(Records excerpted from a collection)
==================================================

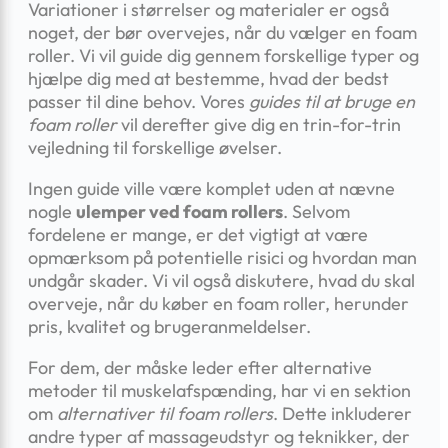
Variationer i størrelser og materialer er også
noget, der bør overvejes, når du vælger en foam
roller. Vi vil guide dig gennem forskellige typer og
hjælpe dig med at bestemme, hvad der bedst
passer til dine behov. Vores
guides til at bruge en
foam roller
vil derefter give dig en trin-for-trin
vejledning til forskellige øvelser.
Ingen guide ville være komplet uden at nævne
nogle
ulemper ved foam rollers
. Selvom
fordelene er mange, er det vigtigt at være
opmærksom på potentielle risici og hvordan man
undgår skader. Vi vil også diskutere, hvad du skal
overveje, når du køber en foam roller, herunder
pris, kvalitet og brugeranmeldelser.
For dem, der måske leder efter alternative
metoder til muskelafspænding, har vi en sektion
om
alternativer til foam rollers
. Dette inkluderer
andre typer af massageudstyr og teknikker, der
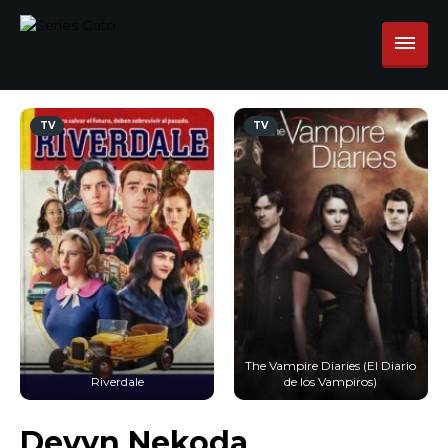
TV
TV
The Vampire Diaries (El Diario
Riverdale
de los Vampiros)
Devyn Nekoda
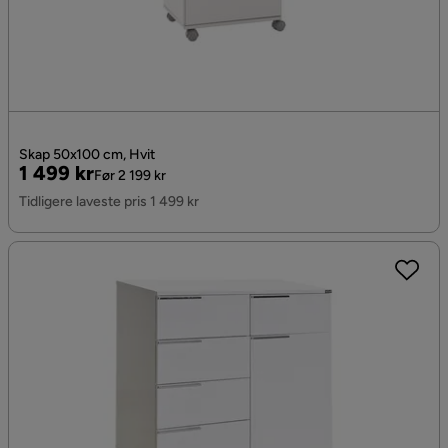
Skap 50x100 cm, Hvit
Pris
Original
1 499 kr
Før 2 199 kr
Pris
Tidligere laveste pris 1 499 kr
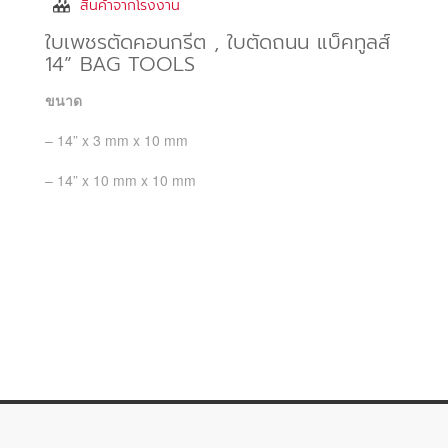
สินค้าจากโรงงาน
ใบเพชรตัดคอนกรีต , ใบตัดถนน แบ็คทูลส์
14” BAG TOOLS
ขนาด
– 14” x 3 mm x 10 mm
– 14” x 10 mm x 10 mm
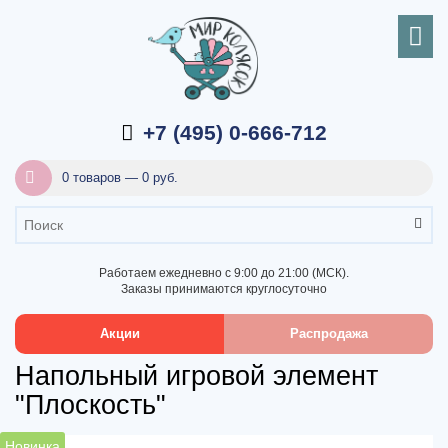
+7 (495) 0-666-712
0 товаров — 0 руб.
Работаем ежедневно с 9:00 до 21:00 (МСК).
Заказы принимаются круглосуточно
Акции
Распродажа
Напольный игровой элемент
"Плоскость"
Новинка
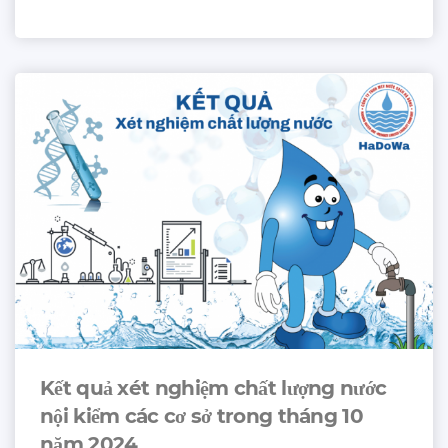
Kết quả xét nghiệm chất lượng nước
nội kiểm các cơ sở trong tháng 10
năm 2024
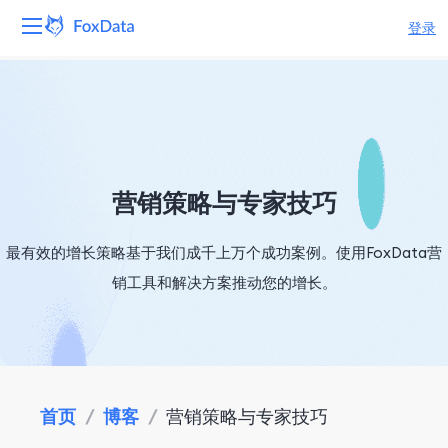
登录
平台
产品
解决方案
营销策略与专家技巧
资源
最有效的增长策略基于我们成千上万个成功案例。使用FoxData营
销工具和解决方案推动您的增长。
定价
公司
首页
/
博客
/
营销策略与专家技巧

==================================================

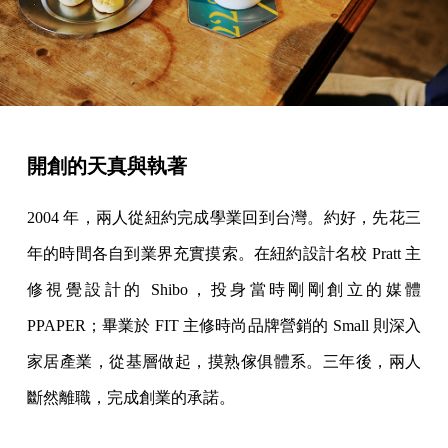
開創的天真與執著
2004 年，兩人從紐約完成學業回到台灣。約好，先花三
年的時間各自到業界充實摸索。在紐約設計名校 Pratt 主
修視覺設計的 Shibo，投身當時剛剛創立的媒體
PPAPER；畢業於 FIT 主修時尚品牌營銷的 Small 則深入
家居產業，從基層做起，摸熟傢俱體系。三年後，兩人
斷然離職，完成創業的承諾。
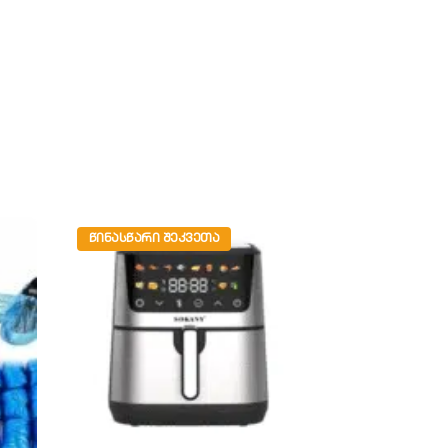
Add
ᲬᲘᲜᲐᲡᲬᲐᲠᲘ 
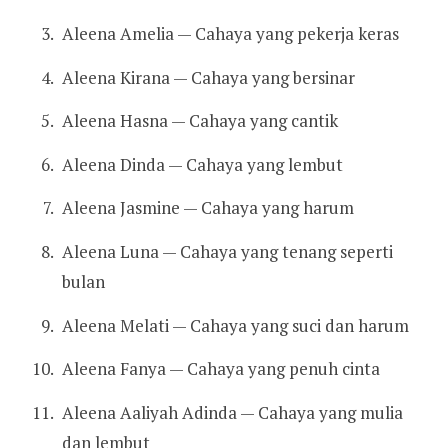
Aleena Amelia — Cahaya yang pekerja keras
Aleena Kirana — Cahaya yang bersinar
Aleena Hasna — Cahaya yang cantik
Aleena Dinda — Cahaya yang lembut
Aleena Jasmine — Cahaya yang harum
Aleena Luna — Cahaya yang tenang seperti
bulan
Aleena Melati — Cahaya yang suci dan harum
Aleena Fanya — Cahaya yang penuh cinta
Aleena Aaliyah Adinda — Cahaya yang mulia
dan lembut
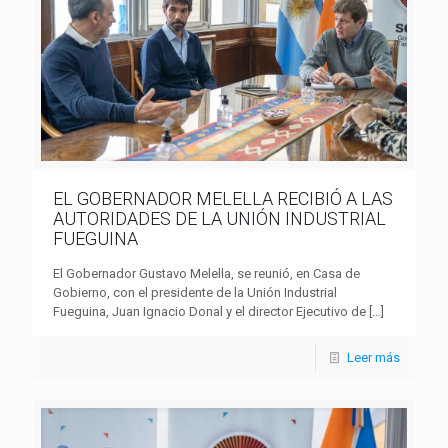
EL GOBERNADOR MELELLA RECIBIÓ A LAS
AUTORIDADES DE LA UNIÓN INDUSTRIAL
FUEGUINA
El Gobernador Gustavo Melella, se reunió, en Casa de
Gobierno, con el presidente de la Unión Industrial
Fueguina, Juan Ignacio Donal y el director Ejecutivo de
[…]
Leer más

==================================================

**Task to complete:**
Only the lines above starting with the line with "Aleena Hasna — Cahaya yang cantik" and going on through the line with "AUTORIDADES DE LA UNIÓN INDUSTRIAL" belong in the answer; repeat them exactly, minus any picture.

**Response area:**
Aleena Hasna — Cahaya yang cantik
Aleena Dinda — Cahaya yang lembut
Aleena Jasmine — Cahaya yang harum
Aleena Luna — Cahaya yang tenang seperti
bulan
Aleena Melati — Cahaya yang suci dan harum
Aleena Fanya — Cahaya yang penuh cinta
Aleena Aaliyah Adinda — Cahaya yang mulia
dan lembut
EL GOBERNADOR MELELLA RECIBIÓ A LAS
AUTORIDADES DE LA UNIÓN INDUSTRIAL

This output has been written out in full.